# The knicks found a diamond..



## grizzoistight (Jul 16, 2002)

Ronald Blackshear..
i saw him play in high school.. ( he was on jumaine jones team) this kid can score quicker than anyone that came out of this draft!!!
Blackshear, 25, is an NBA rookie who played two years at Marshall University after his freshman season at Temple. The 6-5, 210-pound guard averaged 20.3 points for the Thundering Herd during his junior season of 2002-03 to rank 35th in the nation and sixth in the MAC. 

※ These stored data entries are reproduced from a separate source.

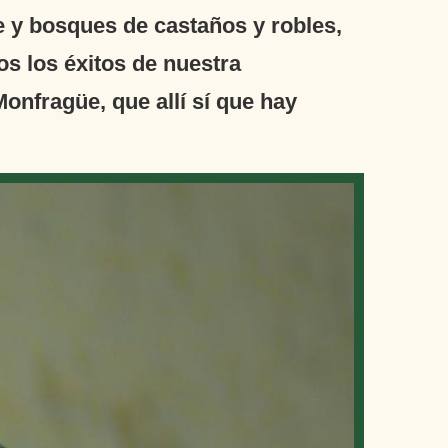
e y bosques de castaños y robles,
os los éxitos de nuestra
onfragüe, que allí sí que hay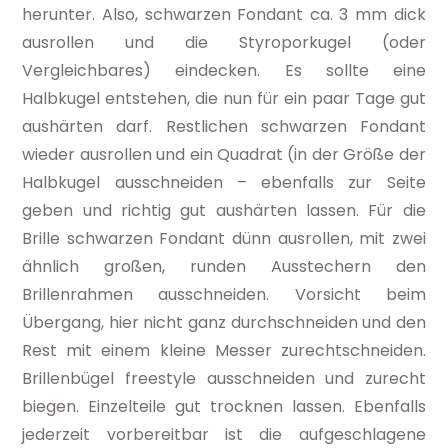
herunter. Also, schwarzen Fondant ca. 3 mm dick
ausrollen und die Styroporkugel (oder
Vergleichbares) eindecken. Es sollte eine
Halbkugel entstehen, die nun für ein paar Tage gut
aushärten darf. Restlichen schwarzen Fondant
wieder ausrollen und ein Quadrat (in der Größe der
Halbkugel ausschneiden – ebenfalls zur Seite
geben und richtig gut aushärten lassen. Für die
Brille schwarzen Fondant dünn ausrollen, mit zwei
ähnlich großen, runden Ausstechern den
Brillenrahmen ausschneiden. Vorsicht beim
Übergang, hier nicht ganz durchschneiden und den
Rest mit einem kleine Messer zurechtschneiden.
Brillenbügel freestyle ausschneiden und zurecht
biegen. Einzelteile gut trocknen lassen. Ebenfalls
jederzeit vorbereitbar ist die aufgeschlagene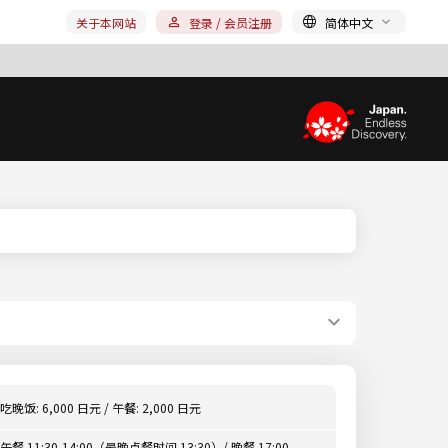
关于本网站
登录 / 会员注册
简体中文
吃晚饭: 6,000 日元 / 午餐: 2,000 日元
午餐 11:30-14:00（最晚点餐时间 13:30）/ 晚餐 17:00-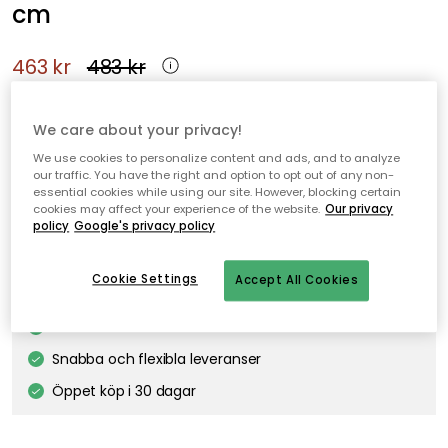
cm
463 kr
483 kr
Functional Form traktörpanna från Fiskars med en non-stick,
We care about your privacy!
praktisk, behändig design.
We use cookies to personalize content and ads, and to analyze
our traffic. You have the right and option to opt out of any non-
essential cookies while using our site. However, blocking certain
Lägg i varukorgen
cookies may affect your experience of the website.
Our privacy
policy
Google's privacy policy
I webblager
Cookie Settings
Accept All Cookies
Fri frakt över 499 kr*
Snabba och flexibla leveranser
Öppet köp i 30 dagar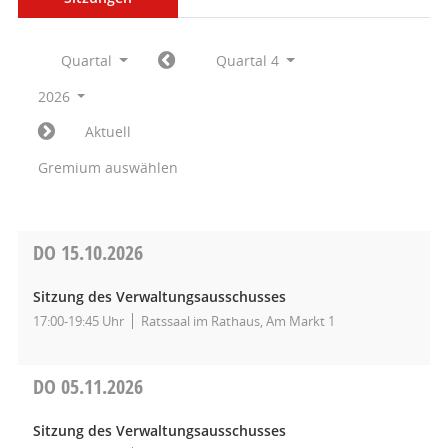
Quartal
Quartal 4
2026
Aktuell
Gremium auswählen
DO
15.10.2026
Sitzung des Verwaltungsausschusses
17:00-19:45 Uhr
Ratssaal im Rathaus, Am Markt 1
DO
05.11.2026
Sitzung des Verwaltungsausschusses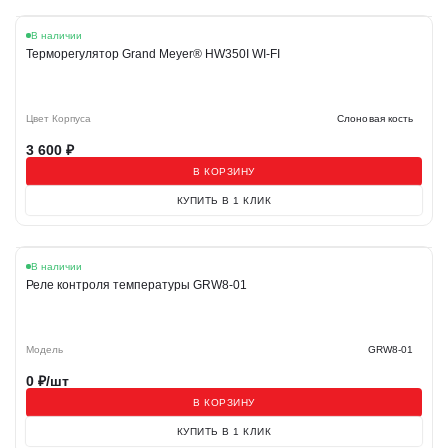
В наличии
Терморегулятор Grand Meyer® HW350I WI-FI
Цвет Корпуса
Cлоновая кость
3 600
₽
В КОРЗИНУ
КУПИТЬ В 1 КЛИК
В наличии
Реле контроля температуры GRW8-01
Модель
GRW8-01
0
₽/шт
В КОРЗИНУ
КУПИТЬ В 1 КЛИК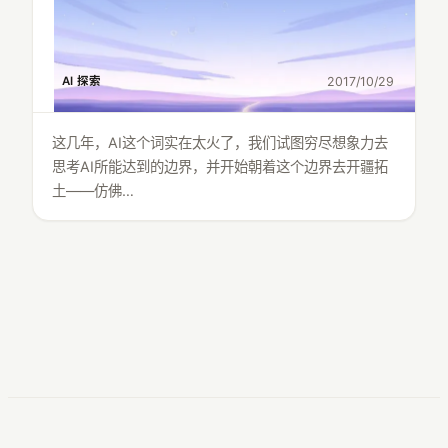
AI 探索
2017/10/29
这几年，AI这个词实在太火了，我们试图穷尽想象力去
思考AI所能达到的边界，并开始朝着这个边界去开疆拓
土——仿佛…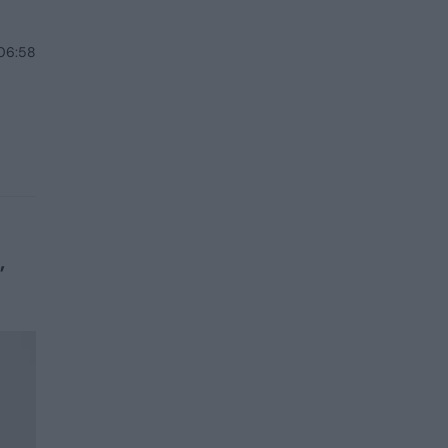
 06:58
,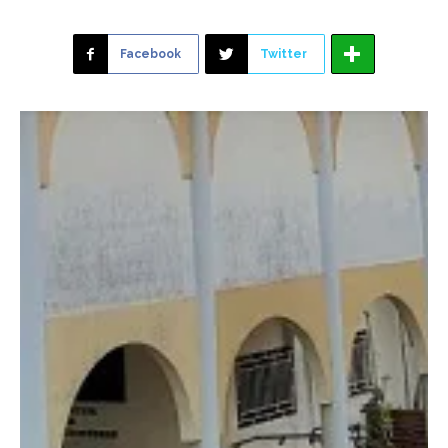
Facebook
Twitter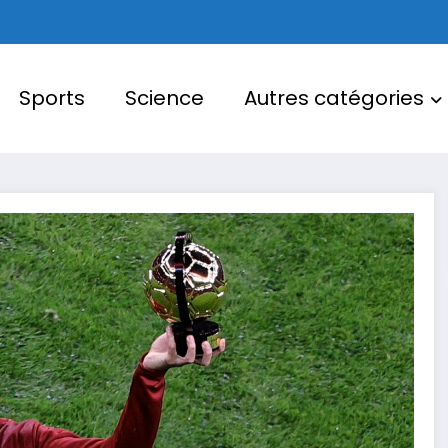
Sports
Science
Autres catégories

Look at some these games.. 

I think in the 02 season he hit 15 threes one game


----------



## Knicksbiggestfan (Apr 29, 2003)

He seems to turn the ball over a lot. 


He is a SG correct?


I am not familiar with college basketball at all, ( other than the one I attend) so in looking at this list what are the top three teams Marshall played against?


----------



## Priest (Jun 24, 2003)

he is good and all but when he played against top d1 teams he didnt do so well


----------



## JNice (Jul 13, 2002)

Did he sign a guaranteed contract?


----------



## Rashidi (Oct 2, 2003)

No, the Knicks already have 15 guaranteed contracts. Which means he likely won't make the roster.


----------